As you have seen, there is much to consider when developing an infrastructure design or plan for SAP. Choosing an infrastructure provider or network of providers is therefore serious business. Do not just automatically choose a hardware, OS, or database vendor your company is already familiar with in the context of desktop PCs or laptop purchases. Look to your data center standards first, to get a sense of whom you might already be comfortable with. And then look at competitors. It is certainly a fine strategy to choose a hardware partner you know and trust, for example, but too much is at stake to not conduct a more thorough assessment.

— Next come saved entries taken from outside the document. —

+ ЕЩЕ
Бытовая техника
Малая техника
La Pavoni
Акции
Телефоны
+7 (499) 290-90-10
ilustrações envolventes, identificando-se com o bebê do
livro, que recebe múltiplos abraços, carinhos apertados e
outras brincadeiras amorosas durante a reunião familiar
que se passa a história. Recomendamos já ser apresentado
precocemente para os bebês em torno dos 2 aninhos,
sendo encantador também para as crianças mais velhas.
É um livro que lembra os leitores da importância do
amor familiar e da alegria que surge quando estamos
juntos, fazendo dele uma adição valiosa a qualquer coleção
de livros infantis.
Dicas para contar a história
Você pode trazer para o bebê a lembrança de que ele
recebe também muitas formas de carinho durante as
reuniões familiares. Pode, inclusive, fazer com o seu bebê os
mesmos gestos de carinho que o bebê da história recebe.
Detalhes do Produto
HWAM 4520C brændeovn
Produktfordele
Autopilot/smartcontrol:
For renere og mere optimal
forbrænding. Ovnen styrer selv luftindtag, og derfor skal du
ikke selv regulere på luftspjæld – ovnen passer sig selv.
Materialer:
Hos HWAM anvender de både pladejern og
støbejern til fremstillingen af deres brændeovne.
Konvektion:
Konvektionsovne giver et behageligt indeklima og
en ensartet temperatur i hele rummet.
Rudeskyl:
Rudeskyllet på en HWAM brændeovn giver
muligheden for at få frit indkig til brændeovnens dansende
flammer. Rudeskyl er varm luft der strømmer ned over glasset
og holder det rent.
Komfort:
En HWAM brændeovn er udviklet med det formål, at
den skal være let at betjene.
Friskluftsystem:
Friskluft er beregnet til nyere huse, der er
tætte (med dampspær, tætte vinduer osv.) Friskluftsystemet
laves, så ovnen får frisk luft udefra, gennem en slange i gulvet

Be sure to investigate any prospective infrastructure providers in light of their relationship with SAP. Do they have a long history of partnering with SAP? Are they “certified” for SAP, or do they hold SAP’s Global Technology Partner status? Check with potential providers for SAP-specific customer references, and follow up by talking with these references over the phone or via an onsite visit if possible. After all, it is helpful to see and hear from other customers; their experiences with SAP and your other likely infrastructure partners can really shed some light on whether your proposed infrastructure solution will provide the foundation the company needs. References in a similar industry or reflecting SAP components and products hosting similar workloads or scope are even more valuable.

Attending an SAP tradeshow such as SAP TechEd, ASUG, or any number of SAP Insider conferences is a great place to meet other SAP customers as well as potential infrastructure providers. SAP is generally happy to make these introductions, but don’t fear striking out on your own. This process is akin to peer support, similar to what is seen in the open-systems arena. Many SAP customers have peer contacts with other companies, sometimes even their own competitors, which can be leveraged to share various experiences and technical challenges as well as answer questions related to how well the provider supports and maintains its customers after money changes hands.

Bottom line: It is not advisable to bet your SAP environment’s viability on a whim, on a relationship that has not been vetted over time or shown to be fruitful by others, or on a little-used technology. Save your cutting-edge IT decisions for something less critical and less essential to the company’s financial well-being. Finally, do your homework, and do it early—before all the SAP project’s budget money is spent on consultants!